Premature Optimization is the Root of all Evil
„premature optimization is the root of all evil.” — Sir Tony Hoare, popularized by Donald Knuth
Yes, it caught up with me as well ;)
I was playing around with Terrible (Terraform and Ansible) to deploy some SW on a libvirt environment, basically to learn stuff. But starting the domain (VM) for the first time, bootstrapping from a cloud-init ISO and updating all packages took way too long for my taste.
Being young and stupid (*ahem*), I jumped to the conclusion that the yum update was just too slow and I needed to speed it up.
First things first, you can’t see improvement, if you don’t measure. So let’s take a baseline:
terraform apply -auto-approve 1.53s user 0.42s system 0% cpu 3:52.50 total
3 minutes 53 seconds. This get’s annoying over time. So the „brilliant” idea I had was to set up a squid caching proxy in order to locally provide the rpms files needed for the updates, thus cutting down on the
yum update time.
So I started up a squid docker image, after some debugging created a squid.config that worked, opened the necessary firewall ports and modified my cloud-init configuration so that yum would use my caching proxy.
runcmd: - 'echo "proxy=http://192.168.142.143:3128" >> /etc/yum.conf' - 'echo "proxy=https://192.168.142.143:3128" >> /etc/yum.conf'Test again, first time:
terraform apply -auto-approve 1.31s user 0.33s system 0% cpu 3:54.64 total
As expected, no improvement. But now, the second time:
terraform apply -auto-approve 1.35s user 0.32s system 0% cpu 3:56.31 total
Damn! Why u so slow? After some another espresso, I noticed that yum is talking to different mirrors, which the proxy interprets as a new request and can’t use the cache for. So, next iteration. I reconfigure yum via my cloud-init in such a way, that one mirror close to me will be used for all request.
Prime the cache, and then, the second run:
terraform apply -auto-approve 1.35s user 0.29s system 0% cpu 3:55.84 total
This is getting worse the better. Why? Well now I took the time to actually take a look at
/var/log/message while the cloud-init code was running. And low and behold, the
yum update I thought was the bottleneck was a tiny fraction of the actual runtime.
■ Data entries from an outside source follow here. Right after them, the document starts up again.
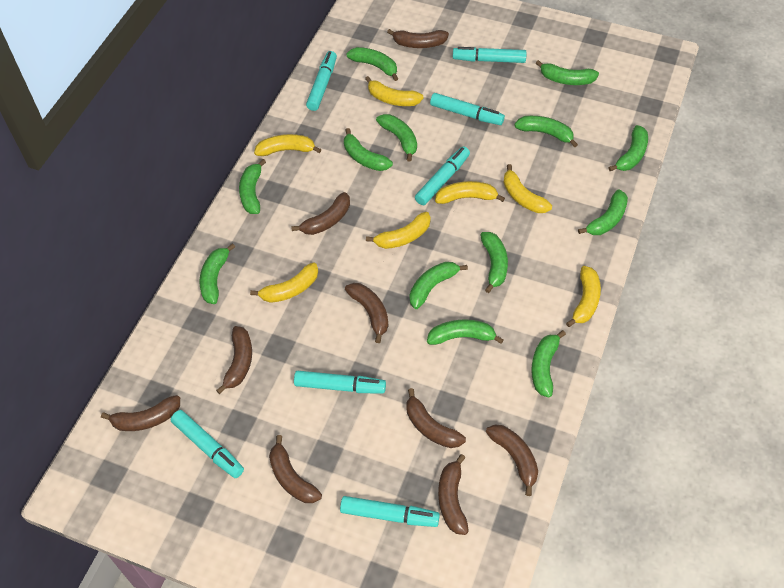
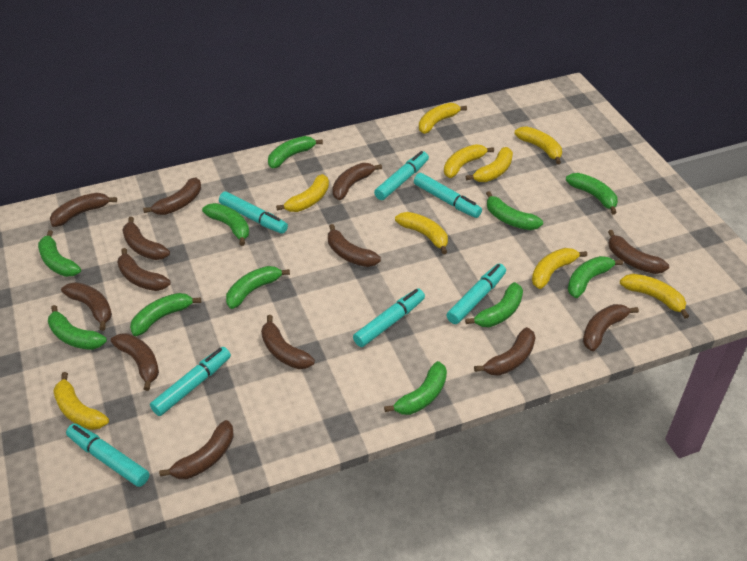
brown banana: 9 -> 13
green banana: 13 -> 11
yellow banana: 7 -> 9

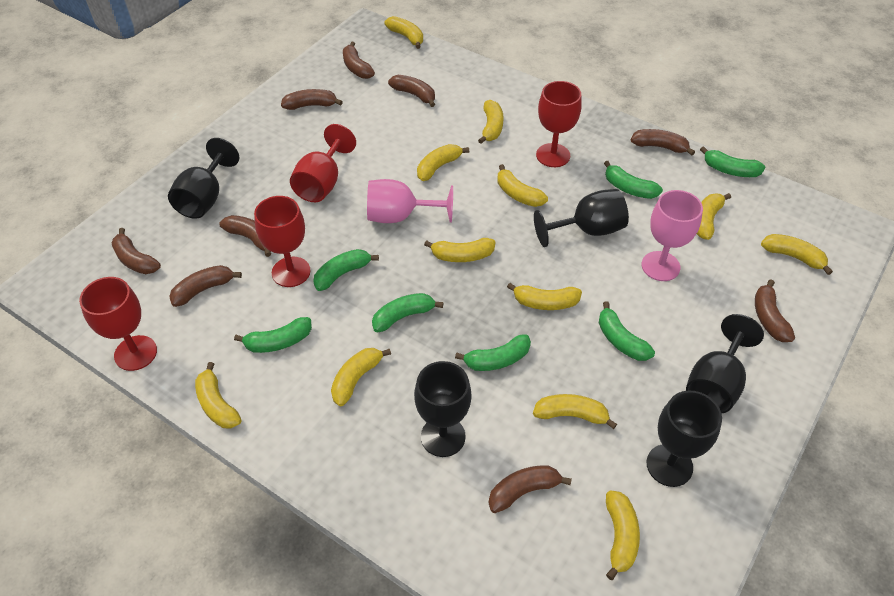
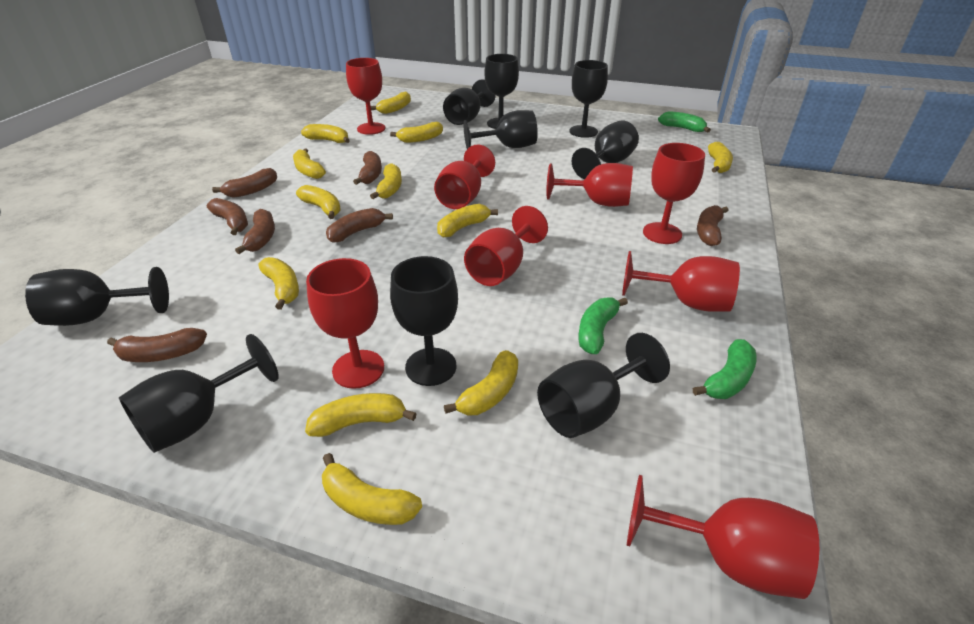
black goblet: 5 -> 9
brown banana: 9 -> 7
green banana: 7 -> 3
pink goblet: 2 -> 0
red goblet: 4 -> 8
As I am already running on SSDs, the only change I was able to make was to enable host-passthrough for the libvirt CPU configuration and adding more CPUs (MORRR POWER !!!!!). With that I finally ended up at:
terraform apply -auto-approve 1.30s user 0.31s system 0% cpu 3:10.39 total
What actually improved performance was me adding and resetting snapshots of the domain (VM) inside my Ansible playbooks so I had quick turnaround-cycles for debugging a setup issue later in the chain.
Repeat after me: premature optimization is the root of all evil (although you learn new stuff while doing that).